What the Corporation Can and Cannot Do
Can Do
- Bill for professional services rendered by the professional
- Employ staff, lease office space, purchase equipment
- Retain after-tax profits and invest them
- Pay salary, bonuses, and dividends to eligible shareholders
- Claim all normal business expenses
Cannot Do
- Carry on a different business (in most provinces, the PC must practice only the regulated profession)
- Engage in activities unrelated to the profession without risk of losing PC status
- Name the corporation deceptively — must include “[Name] [Profession] Professional Corporation” in many provinces
The Personal Service Business Trap
A personal service business (PSB) arises when the relationship between the professional and the entity paying them would be employment if the corporation didn’t exist. Key indicators:
| PSB Risk Factor | Description |
|---|---|
| Single payor | If 90%+ of billings come from one hospital, clinic, or institution |
| No independent client base | The professional has no separate practice |
| Client controls how/when work is done | Points toward employment, not independent business |
| No risk of profit/loss | Employer-like arrangement |
PSB consequences:
- SBD is denied (corporate tax at 26.5% instead of 12.2% in Ontario)

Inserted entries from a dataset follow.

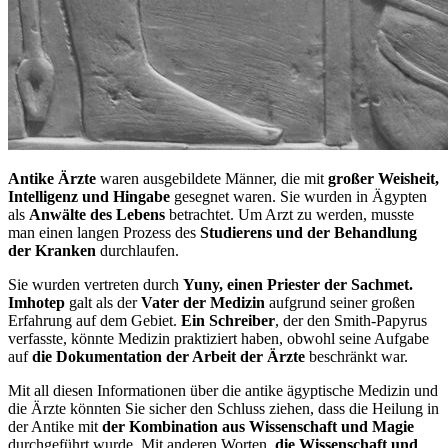
Antike Ärzte
waren ausgebildete Männer, die mit
großer Weisheit,
Intelligenz und Hingabe
gesegnet waren. Sie wurden in Ägypten
als
Anwälte des Lebens
betrachtet. Um Arzt zu werden, musste
man einen langen Prozess des
Studierens und der Behandlung
der Kranken
durchlaufen.
Sie wurden vertreten durch
Yuny, einen Priester der Sachmet.
Imhotep
galt als der
Vater der Medizin
aufgrund seiner großen
Erfahrung auf dem Gebiet.
Ein Schreiber
, der den Smith-Papyrus
verfasste, könnte Medizin praktiziert haben, obwohl seine Aufgabe
auf
die Dokumentation der Arbeit der Ärzte
beschränkt war.
Mit all diesen Informationen über die antike ägyptische Medizin und
die Ärzte könnten Sie sicher den Schluss ziehen, dass die Heilung in
der Antike mit
der Kombination aus Wissenschaft und Magie
durchgeführt wurde. Mit anderen Worten,
die Wissenschaft und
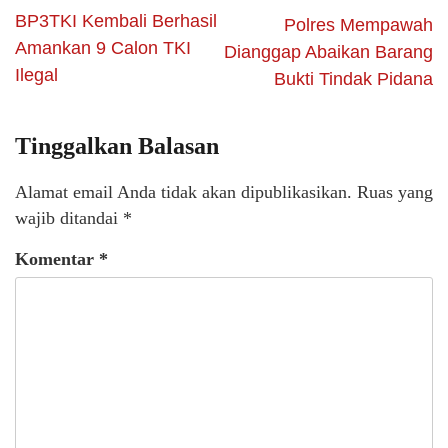
BP3TKI Kembali Berhasil
Polres Mempawah
Amankan 9 Calon TKI
Dianggap Abaikan Barang
Ilegal
Bukti Tindak Pidana
Tinggalkan Balasan
Alamat email Anda tidak akan dipublikasikan.
Ruas yang
wajib ditandai
*
Komentar
*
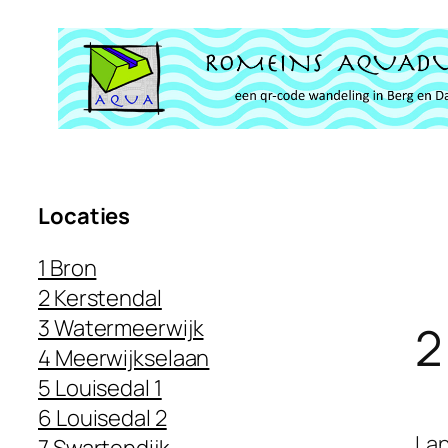
Ga
naar
de
inhoud
Locaties
1 Bron
2 Kerstendal
3 Watermeerwijk
2
4 Meerwijkselaan
5 Louisedal 1
6 Louisedal 2
Lan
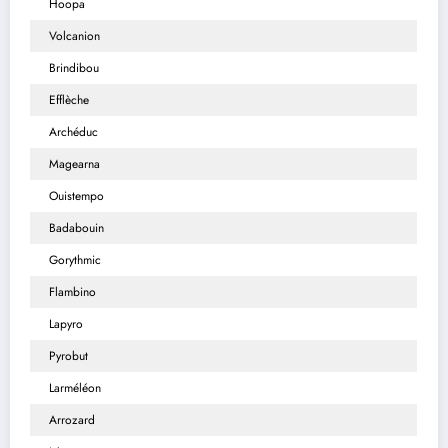
Hoopa
Volcanion
Brindibou
Efflèche
Archéduc
Magearna
Ouistempo
Badabouin
Gorythmic
Flambino
Lapyro
Pyrobut
Larméléon
Arrozard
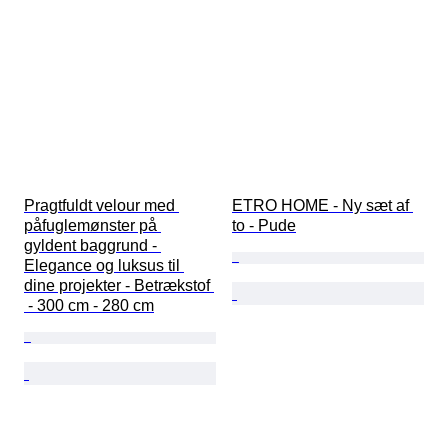
Pragtfuldt velour med 
ETRO HOME - Ny sæt af 
påfuglemønster på 
to - Pude
gyldent baggrund - 
Elegance og luksus til 
dine projekter - Betrækstof 
 - 300 cm - 280 cm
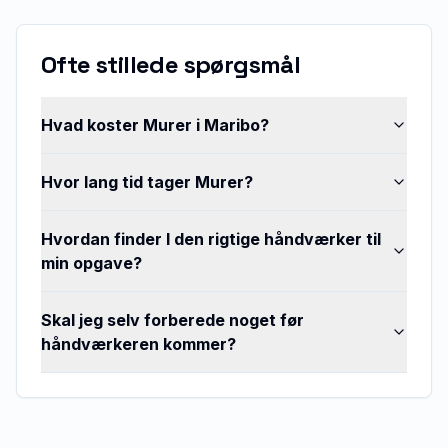
Ofte stillede spørgsmål
Hvad koster Murer i Maribo?
Hvor lang tid tager Murer?
Hvordan finder I den rigtige håndværker til
min opgave?
Skal jeg selv forberede noget før
håndværkeren kommer?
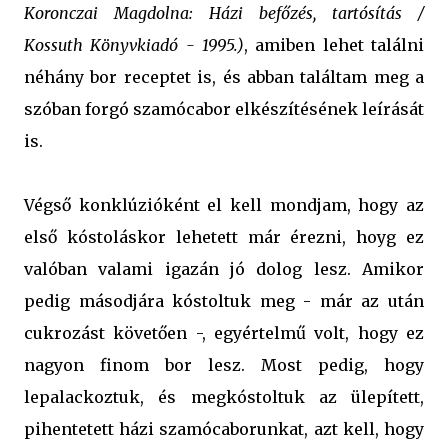
Koronczai Magdolna: Házi befőzés, tartósítás /
Kossuth Könyvkiadó - 1995.)
, amiben lehet találni
néhány bor receptet is, és abban találtam meg a
szóban forgó szamócabor elkészítésének leírását
is.
Végső konklúzióként el kell mondjam, hogy az
első kóstoláskor lehetett már érezni, hoyg ez
valóban valami igazán jó dolog lesz. Amikor
pedig másodjára kóstoltuk meg - már az után
cukrozást követően -, egyértelmű volt, hogy ez
nagyon finom bor lesz. Most pedig, hogy
lepalackoztuk, és megkóstoltuk az ülepített,
pihentetett házi szamócaborunkat, azt kell, hogy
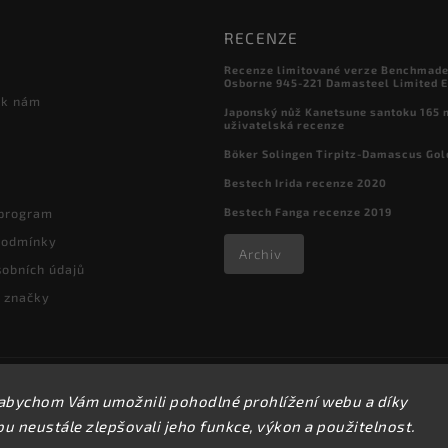
RECENZE
Recenze limitované verze Benchmade

Osborne 945-221 Damasteel Limited E
 k nám
Japonský nůž Kanetsune santoku 165
uživatelská recenze
Böker Solingen Tirpitz-Damascus Gol
Bestech Irida recenze 2020
Bestech Fanga recenze 2019
 program
podmínky
Archiv
obních údajů
 značky
Copyright 2026
kapesni-noze.cz
. Všechna práva vyhrazena.
abychom Vám umožnili pohodlné prohlížení webu a díky
Upravit nastavení cookies
 neustále zlepšovali jeho funkce, výkon a použitelnost.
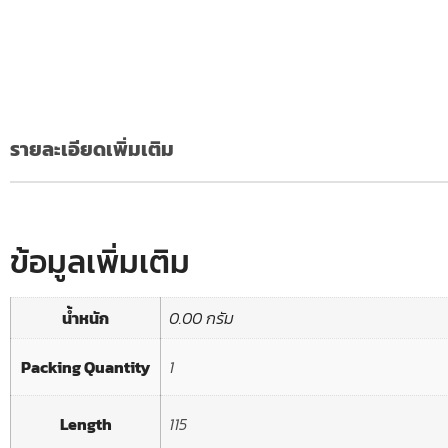
รายละเอียดเพิ่มเติม
ข้อมูลเพิ่มเติม
น้ำหนัก
0.00 กรัม
Packing Quantity
1
Length
115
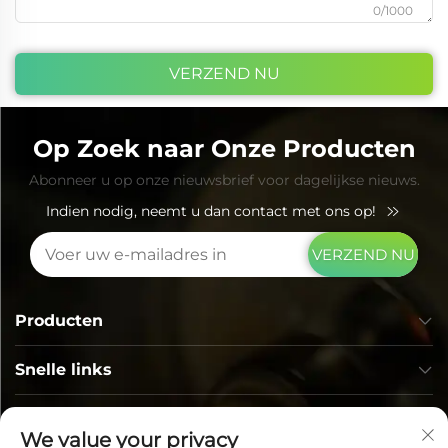
0/1000
VERZEND NU
Op Zoek naar Onze Producten
Abonneer u op onze nieuwsbrief voor dagelijkse nieuws.
Indien nodig, neemt u dan contact met ons op!
VERZEND NU
Producten
Snelle links
CONTACTGEGEVENS
We value your privacy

- Most business expense deductions disallowed (only salary, EI, CPP, and benefits to the incorporated employee)
- Potential reassessment of prior years
Most physicians billing through the provincial health plan are not PSBs because they bill the health plan — not a single employer — and control their practice. Professionals working as contractors through a staffing agency or exclusively for a single private employer face higher risk.
Compliance Costs
A professional corporation requires ongoing maintenance:
| Cost Item | Typical Annual Amount |
|---|---|
| Corporate tax return (T2) | $1,500–$3,500 |
| Bookkeeping | $2,000–$5,000/year |
| Payroll administration | $500–$1,500 |
| Provincial annual filing | $100–$300 |
| Registration with professional regulator | $200–$500 |
| Total | ~$4,500–$10,000/year |
At net professional income of $150,000+, the tax savings far exceed these costs. Below $100,000, incorporation may not be worthwhile.